Data supplied:
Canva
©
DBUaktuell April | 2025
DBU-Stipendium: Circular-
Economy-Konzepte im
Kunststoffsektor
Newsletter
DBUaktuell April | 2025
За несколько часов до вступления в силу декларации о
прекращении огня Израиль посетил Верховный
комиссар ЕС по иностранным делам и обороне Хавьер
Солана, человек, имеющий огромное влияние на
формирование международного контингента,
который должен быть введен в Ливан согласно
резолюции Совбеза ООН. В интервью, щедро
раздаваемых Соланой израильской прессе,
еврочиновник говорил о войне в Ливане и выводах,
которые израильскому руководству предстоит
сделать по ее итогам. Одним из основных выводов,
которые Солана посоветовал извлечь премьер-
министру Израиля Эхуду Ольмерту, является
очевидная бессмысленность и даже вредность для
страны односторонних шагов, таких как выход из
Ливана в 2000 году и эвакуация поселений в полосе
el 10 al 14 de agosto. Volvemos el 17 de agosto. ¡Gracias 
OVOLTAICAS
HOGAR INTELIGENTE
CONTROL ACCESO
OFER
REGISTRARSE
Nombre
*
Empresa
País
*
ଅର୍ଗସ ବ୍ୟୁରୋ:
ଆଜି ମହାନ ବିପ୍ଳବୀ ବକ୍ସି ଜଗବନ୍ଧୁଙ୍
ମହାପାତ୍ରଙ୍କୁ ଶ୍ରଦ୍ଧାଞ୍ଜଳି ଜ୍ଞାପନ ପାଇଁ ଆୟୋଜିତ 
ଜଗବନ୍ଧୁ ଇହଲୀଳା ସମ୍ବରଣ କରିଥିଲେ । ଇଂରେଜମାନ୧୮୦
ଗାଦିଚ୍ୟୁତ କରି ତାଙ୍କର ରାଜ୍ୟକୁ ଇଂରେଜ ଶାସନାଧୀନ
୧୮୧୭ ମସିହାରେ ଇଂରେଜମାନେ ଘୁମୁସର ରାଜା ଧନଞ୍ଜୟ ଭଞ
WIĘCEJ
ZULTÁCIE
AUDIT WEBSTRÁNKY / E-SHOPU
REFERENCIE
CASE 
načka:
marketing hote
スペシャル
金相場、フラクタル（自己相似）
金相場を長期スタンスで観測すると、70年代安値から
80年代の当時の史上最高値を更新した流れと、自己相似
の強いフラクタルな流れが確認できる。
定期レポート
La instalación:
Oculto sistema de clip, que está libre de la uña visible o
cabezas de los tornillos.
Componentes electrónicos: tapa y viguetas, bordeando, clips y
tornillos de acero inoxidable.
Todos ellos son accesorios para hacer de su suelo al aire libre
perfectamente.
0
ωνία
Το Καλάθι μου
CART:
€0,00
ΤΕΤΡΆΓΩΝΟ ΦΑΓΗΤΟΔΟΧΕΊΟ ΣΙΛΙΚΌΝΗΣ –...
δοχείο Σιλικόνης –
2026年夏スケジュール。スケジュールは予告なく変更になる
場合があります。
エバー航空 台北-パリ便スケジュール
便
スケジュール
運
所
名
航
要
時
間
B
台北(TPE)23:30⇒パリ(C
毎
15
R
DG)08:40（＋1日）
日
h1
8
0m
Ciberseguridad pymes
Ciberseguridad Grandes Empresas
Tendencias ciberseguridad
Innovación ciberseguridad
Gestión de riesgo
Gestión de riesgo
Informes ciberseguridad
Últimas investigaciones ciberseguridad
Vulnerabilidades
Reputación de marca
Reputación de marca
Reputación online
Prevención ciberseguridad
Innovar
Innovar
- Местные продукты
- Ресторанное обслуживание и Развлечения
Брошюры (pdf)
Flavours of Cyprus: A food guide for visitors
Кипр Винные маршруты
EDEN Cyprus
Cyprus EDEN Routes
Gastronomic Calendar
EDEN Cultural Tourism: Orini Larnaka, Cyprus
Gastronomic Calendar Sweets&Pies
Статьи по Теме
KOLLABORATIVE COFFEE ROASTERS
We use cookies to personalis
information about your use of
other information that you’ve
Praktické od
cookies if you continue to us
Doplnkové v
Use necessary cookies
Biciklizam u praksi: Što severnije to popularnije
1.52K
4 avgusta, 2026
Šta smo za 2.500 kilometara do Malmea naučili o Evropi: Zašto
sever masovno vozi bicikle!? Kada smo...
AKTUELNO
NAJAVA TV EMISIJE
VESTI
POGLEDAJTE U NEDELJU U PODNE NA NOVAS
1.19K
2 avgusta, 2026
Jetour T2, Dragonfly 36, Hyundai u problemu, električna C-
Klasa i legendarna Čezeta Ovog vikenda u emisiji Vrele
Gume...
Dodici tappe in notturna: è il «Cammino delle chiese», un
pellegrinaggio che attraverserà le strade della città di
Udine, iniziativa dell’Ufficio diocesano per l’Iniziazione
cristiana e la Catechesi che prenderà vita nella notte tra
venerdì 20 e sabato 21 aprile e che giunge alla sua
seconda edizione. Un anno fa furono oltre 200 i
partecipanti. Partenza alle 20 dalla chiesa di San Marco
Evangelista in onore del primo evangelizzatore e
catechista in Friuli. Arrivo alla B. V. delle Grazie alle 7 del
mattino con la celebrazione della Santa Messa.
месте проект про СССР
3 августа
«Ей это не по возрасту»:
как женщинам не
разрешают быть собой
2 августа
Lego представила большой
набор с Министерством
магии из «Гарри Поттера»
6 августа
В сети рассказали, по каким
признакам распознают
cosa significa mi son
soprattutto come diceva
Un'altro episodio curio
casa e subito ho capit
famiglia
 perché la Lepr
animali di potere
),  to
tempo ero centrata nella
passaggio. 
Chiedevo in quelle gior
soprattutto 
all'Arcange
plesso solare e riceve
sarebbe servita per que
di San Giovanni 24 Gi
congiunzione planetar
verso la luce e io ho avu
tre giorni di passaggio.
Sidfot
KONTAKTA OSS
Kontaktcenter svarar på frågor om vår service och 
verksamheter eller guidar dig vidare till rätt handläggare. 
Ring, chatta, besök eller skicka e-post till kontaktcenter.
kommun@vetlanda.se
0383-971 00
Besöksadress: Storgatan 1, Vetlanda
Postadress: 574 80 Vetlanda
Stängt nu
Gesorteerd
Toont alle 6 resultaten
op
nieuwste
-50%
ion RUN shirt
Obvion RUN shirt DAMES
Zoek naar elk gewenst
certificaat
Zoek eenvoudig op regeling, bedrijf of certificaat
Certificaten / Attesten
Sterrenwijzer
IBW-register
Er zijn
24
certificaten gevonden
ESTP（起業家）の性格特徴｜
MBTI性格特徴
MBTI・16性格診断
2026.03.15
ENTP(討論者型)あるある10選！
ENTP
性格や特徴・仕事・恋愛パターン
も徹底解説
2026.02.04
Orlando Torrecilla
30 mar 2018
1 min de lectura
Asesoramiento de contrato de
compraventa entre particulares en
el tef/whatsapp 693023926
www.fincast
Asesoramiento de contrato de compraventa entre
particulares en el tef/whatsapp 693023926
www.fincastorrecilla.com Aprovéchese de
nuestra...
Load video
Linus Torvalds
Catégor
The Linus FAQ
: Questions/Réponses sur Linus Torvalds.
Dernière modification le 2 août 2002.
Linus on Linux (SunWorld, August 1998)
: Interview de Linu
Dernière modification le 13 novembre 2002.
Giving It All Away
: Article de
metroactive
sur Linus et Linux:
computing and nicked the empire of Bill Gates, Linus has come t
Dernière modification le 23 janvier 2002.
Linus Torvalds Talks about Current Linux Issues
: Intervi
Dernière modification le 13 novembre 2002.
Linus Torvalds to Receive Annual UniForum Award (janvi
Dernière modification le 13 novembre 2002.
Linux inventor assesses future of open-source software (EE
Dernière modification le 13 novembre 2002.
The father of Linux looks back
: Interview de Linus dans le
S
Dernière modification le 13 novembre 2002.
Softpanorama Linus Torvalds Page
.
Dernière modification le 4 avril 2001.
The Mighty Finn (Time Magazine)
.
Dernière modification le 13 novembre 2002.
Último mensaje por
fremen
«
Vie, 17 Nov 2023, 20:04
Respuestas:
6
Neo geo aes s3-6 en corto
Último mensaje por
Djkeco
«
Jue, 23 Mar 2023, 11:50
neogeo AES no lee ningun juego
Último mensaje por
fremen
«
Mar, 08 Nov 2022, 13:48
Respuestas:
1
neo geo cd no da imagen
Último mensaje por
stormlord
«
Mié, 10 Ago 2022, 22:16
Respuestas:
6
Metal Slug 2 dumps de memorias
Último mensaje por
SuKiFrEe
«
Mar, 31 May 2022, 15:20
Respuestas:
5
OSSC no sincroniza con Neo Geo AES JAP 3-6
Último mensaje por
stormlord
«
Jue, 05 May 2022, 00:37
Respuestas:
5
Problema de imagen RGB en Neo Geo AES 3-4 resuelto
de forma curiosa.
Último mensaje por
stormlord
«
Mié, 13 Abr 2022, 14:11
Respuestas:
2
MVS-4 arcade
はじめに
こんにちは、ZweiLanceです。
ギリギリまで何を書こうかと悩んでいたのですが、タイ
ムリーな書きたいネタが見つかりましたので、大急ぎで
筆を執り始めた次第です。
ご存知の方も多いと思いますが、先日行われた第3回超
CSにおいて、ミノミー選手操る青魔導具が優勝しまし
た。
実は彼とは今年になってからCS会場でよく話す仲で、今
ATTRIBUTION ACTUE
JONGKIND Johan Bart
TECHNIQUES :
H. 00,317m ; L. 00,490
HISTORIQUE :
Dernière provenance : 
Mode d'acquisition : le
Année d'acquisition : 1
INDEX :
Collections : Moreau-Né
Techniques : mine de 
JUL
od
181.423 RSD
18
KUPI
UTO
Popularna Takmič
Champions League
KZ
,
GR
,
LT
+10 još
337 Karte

Exercise: Reproduce the items from their first line up to and including the line with "комиссар ЕС по", switching "Newsletter" to "Rundbrief" and leaving everything else unchanged.

Your solution:
Canva
©
DBUaktuell April | 2025
DBU-Stipendium: Circular-
Economy-Konzepte im
Kunststoffsektor
Rundbrief
DBUaktuell April | 2025
За несколько часов до вступления в силу декларации о
прекращении огня Израиль посетил Верховный
комиссар ЕС по иностранным делам и обороне Хавьер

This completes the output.